*Extract provided*.
- - -

Alongside Dan Harmon’s incredible talent for wit and meta-entertainment analysis, one of the coolest things about this creative comedy was that it bred a ton of talent. The bad thing? Tons of stars left over its topsy-turvy final seasons. The cast of characters attending Greendale Community College was led by Joel McHale as former lawyer Jeff Winger. Yvette Nicole Brown left as a main cast member after season 5, though she appeared in a recurring role for season 6; and megastar/producer/rapper Donald Glover departed during the fifth season as well. Chevy Chase left after season 4 in controversy but did appear as a guest star on season 5.
While it was Charlie Sheen who was replaced on Two and a Half Men, a decade earlier, it was he who stepped in to fill the shoes of Michael J. Fox after the actor left in season 4 to deal with his battle with Parkinson’s disease. Charlie would assume the lead role of Deputy Mayor of New York Charlie Crawford for the show’s final two seasons before it was canceled due to low ratings.
The replacement of Shelley Long’s character Diane Chambers by Kirstie Alley as Rebecca Howe proved that, with the right casting, an ensemble show can easily go on without one of its leads. Long played an upper-class graduate student and the on-again-off-again love interest of bartender Sam Malone (Ted Danson) for the first five seasons of the NBC show. When she left, they brought in Alley to play the bar manager, and Sam’s new foil for the remaining six seasons. Cheers continued to be one of the most popular series on TV, and its series finale was the second most watched in the U.S. behind only M*A*S*H. (It has since dropped to the third position behind the Roots miniseries.) Long did return to appear in the final episode.
This iconic ‘70s/’80s ABC comedy starred the late John Ritter as Jack, Joyce DeWitt as Janet, and Suzanne Somers as Chrissy. The three played roommates pretending that Ritter is gay to avoid issues with the landlord, played by Norman Fell — who was later replaced by Don Knotts. And that was just the beginning. After Somers, who played the dimwitted blonde beauty, left the series after the fifth season, she was replaced by the equally dimwitted character Cindy (Jenilee Harrison), playing Chrissy’s first cousin. After just two seasons, Harrison was, once again, replaced by Priscilla Barnes, who played another new roommate, Terri Alden, through to the series end in season 8.
CSI: Crime Scene Investigation
While serious fans may remember him as the first Will Graham on the big screen in Manhunter, William Petersen was a relative unknown when he was introduced as graveyard shift CSI supervisor Gil Grissom on CSI. He played the character so beautifully, though, it came as a shock to fans when he announced he’d be moving on from the role after the ninth season. Who could fill his shoes? First Laurence Fishburne appeared as Dr. Raymond “Ray” Langston for seasons 9-11, followed by Ted Danson as new supervisor D.B. Russell from seasons 12 until the final 15th season, alongside Elisabeth Shue as assistant supervisor Julie Finlay. Petersen did, however, come back as a guest star a few times.
A Different World
As a spin-off of The Cosby Show that was to follow Denise Huxtable’s (Lisa Bonet) college years, A Different World seemed doomed when Bonet left after the first season once she became pregnant. But the series continued, with Bonet’s character being replaced by a new student, Southern belle Whitley Gilbert (Jasmine Guy). It apparently worked, as the comedy, which also starred Kadeem Hardison as math nerd Dwayne Wayne and Sinbad as Coach Walter Oakes, continued its run for another five seasons.

- - -

*Data extract*.
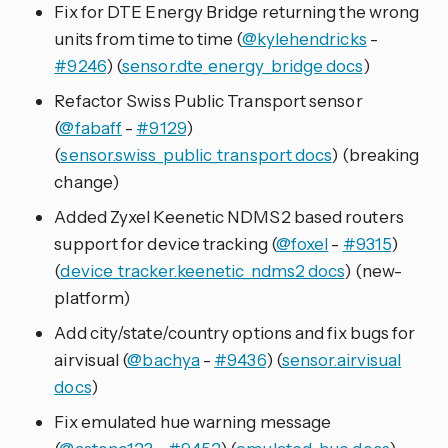
Fix for DTE Energy Bridge returning the wrong
units from time to time (
@kylehendricks
-
#9246
) (
sensor.dte_energy_bridge docs
)
Refactor Swiss Public Transport sensor
(
@fabaff
-
#9129
)
(
sensor.swiss_public_transport docs
) (breaking
change)
Added Zyxel Keenetic NDMS2 based routers
support for device tracking (
@foxel
-
#9315
)
(
device_tracker.keenetic_ndms2 docs
) (new-
platform)
Add city/state/country options and fix bugs for
airvisual (
@bachya
-
#9436
) (
sensor.airvisual
docs
)
Fix emulated hue warning message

- - -

*Problem statement*. Please translate this sentence from the text on TV cast replacements into Spanish: "Cheers continued to be one of the most popular series on TV, and its series finale was the second most watched in the U.S. behind only M*A*S*H."

*Task solution*. Cheers siguió siendo una de las series más populares de la televisión, y su episodio final fue el segundo más visto en EE. UU., superado solo por M*A*S*H.